→ **EXERCISE OBJECTIVE**: Copy exactly the lines of the material below that fall between the line with "right wrist: (112, 160, -47)" and the line with "left wrist: (563, 737, -5)", both of those lines included; pictures stay out.
=== Section Start ===
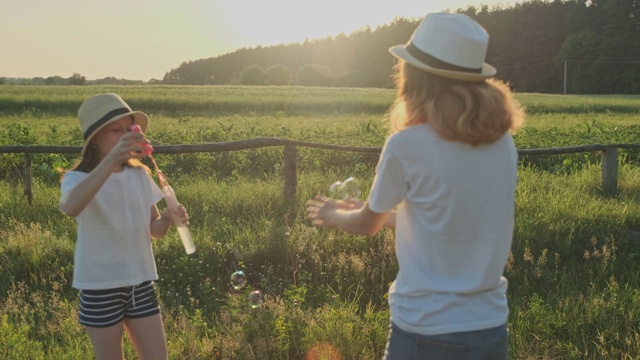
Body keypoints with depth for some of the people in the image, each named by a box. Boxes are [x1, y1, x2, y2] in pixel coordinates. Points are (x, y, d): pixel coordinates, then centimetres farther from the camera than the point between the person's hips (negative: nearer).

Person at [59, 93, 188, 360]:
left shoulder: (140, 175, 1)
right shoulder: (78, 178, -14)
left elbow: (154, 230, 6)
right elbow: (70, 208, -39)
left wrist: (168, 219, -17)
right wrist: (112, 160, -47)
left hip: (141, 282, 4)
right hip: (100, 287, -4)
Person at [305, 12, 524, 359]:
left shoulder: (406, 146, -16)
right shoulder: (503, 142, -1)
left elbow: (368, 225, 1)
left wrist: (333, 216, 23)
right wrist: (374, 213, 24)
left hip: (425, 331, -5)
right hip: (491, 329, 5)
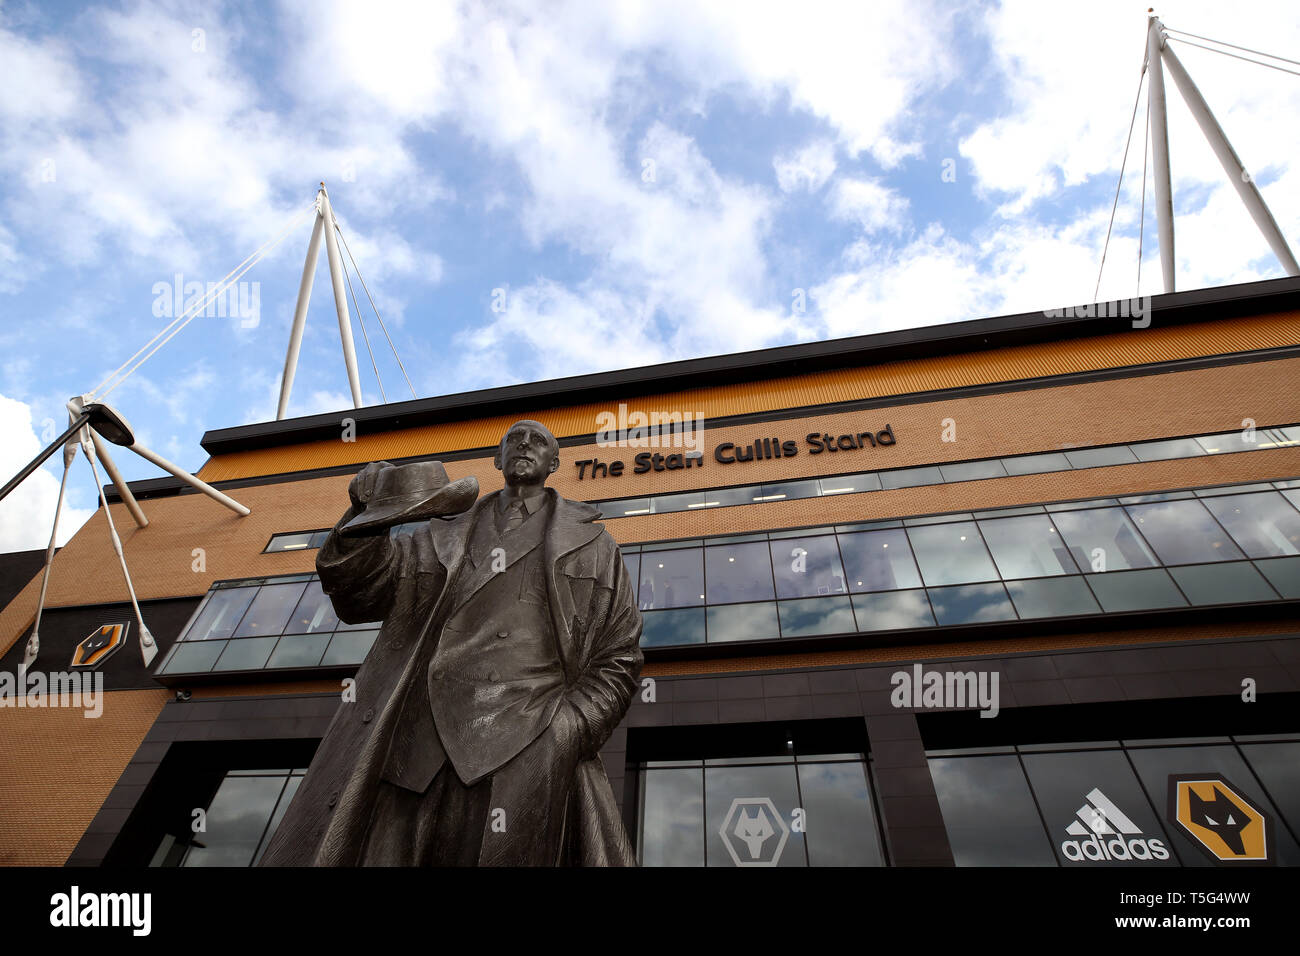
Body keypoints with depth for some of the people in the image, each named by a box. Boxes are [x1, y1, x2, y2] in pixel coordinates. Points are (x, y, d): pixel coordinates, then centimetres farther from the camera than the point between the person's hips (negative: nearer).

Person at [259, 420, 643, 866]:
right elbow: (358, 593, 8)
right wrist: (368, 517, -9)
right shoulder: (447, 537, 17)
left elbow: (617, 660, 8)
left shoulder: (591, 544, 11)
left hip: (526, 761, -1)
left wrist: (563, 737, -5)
=== Section End ===
=== Section Start ===
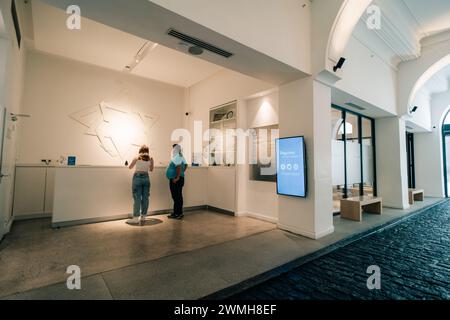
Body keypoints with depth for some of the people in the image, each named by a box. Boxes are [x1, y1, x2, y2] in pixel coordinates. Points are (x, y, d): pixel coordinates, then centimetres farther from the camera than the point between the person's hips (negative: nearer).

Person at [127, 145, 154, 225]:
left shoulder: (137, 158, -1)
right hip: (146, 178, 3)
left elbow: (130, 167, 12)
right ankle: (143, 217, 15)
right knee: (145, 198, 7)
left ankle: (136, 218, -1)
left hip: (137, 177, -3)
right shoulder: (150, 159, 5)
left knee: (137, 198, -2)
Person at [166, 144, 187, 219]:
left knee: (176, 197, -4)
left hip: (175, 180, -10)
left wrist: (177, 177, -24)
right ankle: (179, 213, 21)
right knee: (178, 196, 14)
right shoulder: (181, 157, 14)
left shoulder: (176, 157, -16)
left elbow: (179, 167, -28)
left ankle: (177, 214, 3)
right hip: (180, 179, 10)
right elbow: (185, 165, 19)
=== Section End ===
=== Section Start ===
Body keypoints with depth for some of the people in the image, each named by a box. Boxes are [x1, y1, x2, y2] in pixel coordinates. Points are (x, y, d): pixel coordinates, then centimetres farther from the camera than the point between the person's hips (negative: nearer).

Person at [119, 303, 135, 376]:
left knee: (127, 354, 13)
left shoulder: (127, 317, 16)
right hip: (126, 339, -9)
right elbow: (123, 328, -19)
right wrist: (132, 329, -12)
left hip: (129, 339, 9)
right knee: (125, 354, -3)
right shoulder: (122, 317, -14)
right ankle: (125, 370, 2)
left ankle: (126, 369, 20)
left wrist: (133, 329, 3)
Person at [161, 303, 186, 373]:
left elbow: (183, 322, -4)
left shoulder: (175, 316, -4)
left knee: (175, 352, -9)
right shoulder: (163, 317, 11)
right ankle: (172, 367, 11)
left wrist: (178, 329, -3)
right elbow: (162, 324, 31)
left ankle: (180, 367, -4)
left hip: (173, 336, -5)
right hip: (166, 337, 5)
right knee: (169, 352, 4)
=== Section End ===
→ **RESPONSE TO THE EXERCISE**:
right wrist: (112, 160, -47)
left hip: (141, 282, 4)
right hip: (100, 287, -4)
Person at [305, 12, 524, 359]:
left shoulder: (406, 146, -16)
right shoulder: (503, 142, -1)
left elbow: (368, 225, 1)
left wrist: (333, 216, 23)
right wrist: (374, 213, 24)
left hip: (425, 331, -5)
right hip: (491, 329, 5)
Body keypoints with depth for some of the people in the image, each named by a box. Boxes are [x1, y1, x2, y2] in pixel coordinates. Points are (x, y, d): pixel coordinates, then centimetres farther from the camera than the point between the person's hips (negative: nearer).

Person at [259, 420, 643, 866]:
right elbow: (358, 593, 8)
right wrist: (368, 517, -9)
right shoulder: (447, 537, 17)
left elbow: (617, 660, 8)
left shoulder: (591, 544, 11)
left hip: (526, 761, -1)
left wrist: (563, 737, -5)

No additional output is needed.